SAN FRANCISCO—The Judicial Council’s Court Facilities Advisory Committee held a public meeting today to review the dire state of California’s court construction funding. The Immediate and Critical Needs Account, established by the Legislature in 2008, has been ravaged by dual impacts: During the state’s budget crisis, approximately $1.4 billion was taken from the fund to support both the state’s General Fund and local trial court operations. These funds have not been restored, and this number could climb to an estimated $4 billion over time.
At the same time, court-collected revenues—which feed the court construction fund as well as a wide range of other state and local government programs—have undergone a steep decline in recent years. The committee discussed how the long-term stability of future revenues is in question due to the broad and understandable concern about the level of court fines and public discourse about reducing those fines—the very fines upon which the construction program relies.
“We've discussed the status of the construction fund in other public meetings, always expressing our concern about its long-term viability," said Justice Brad Hill. "But the cumulative impact of the fund redirections and the reduction of revenue from fines and fees creates a perfect storm. In the meantime, new and improved courthouses remain urgently needed across the state. The issues are many: security, overcrowding, life-safety, and accessibility among them. Many buildings are not earthquake-safe. But unless revenues increase or another funding source is found, the construction program cannot proceed as planned.
“That said, we are going to find a path forward. We have to. It is imperative that all of us, working together, find a way to continue on with this vital program.”
Since it was founded by the Chief Justice five years ago, the advisory committee’s ongoing oversight of the program and cost-cutting measures—totaling more than $300 million—have helped the court construction program proceed in the context of significant fund redirections.
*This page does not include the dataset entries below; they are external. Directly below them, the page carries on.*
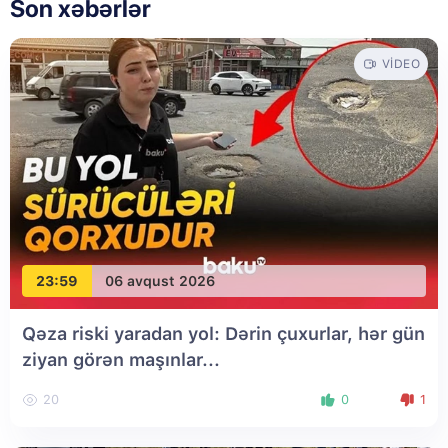
Son xəbərlər
VIDEO
23:59
06 avqust 2026
Qəza riski yaradan yol: Dərin çuxurlar, hər gün
ziyan görən maşınlar...
20
0
1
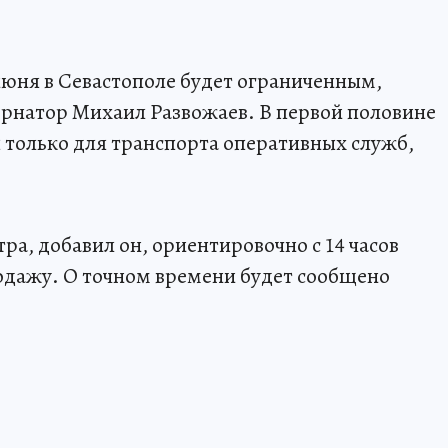
юня в Севастополе будет ограниченным,
рнатор Михаил Развожаев. В первой половине
я только для транспорта оперативных служб,
тра, добавил он, ориентировочно с 14 часов
одажу. О точном времени будет сообщено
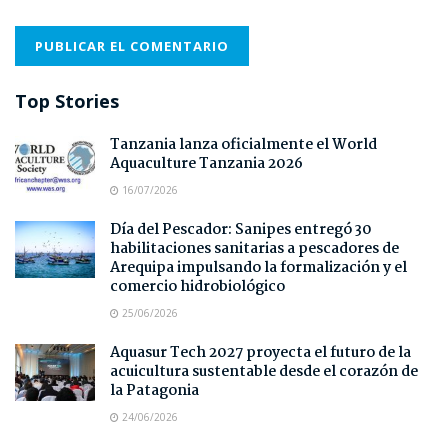
Top Stories
Tanzania lanza oficialmente el World
Aquaculture Tanzania 2026
16/07/2026
Día del Pescador: Sanipes entregó 30
habilitaciones sanitarias a pescadores de
Arequipa impulsando la formalización y el
comercio hidrobiológico
25/06/2026
Aquasur Tech 2027 proyecta el futuro de la
acuicultura sustentable desde el corazón de
la Patagonia
24/06/2026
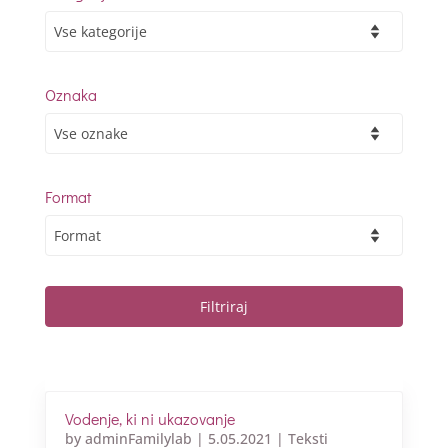
Oznaka
Format
Vodenje, ki ni ukazovanje
by
adminFamilylab
|
5.05.2021
|
Teksti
The advisory committee’s next public meeting, scheduled for August 4, 2016, will involve developing a framework for moving the program forward, which will then need to be approved by the Judicial Council. In the meantime, the committee directed council staff to work with the state Department of Finance to recommend by August 4 what projects can proceed given the condition of the construction fund. The committee also stated that any ongoing projects may proceed "pursuant to prior JCC and legislative authorizations and appropriations if the state Department of Finance and Executive Committee of the Court Facilities Advisory Committee concurs."
The judicial branch construction program has successfully completed 23 projects. Another 23 projects are under way—six in construction, and the others in site acquisition, scope definition, or design.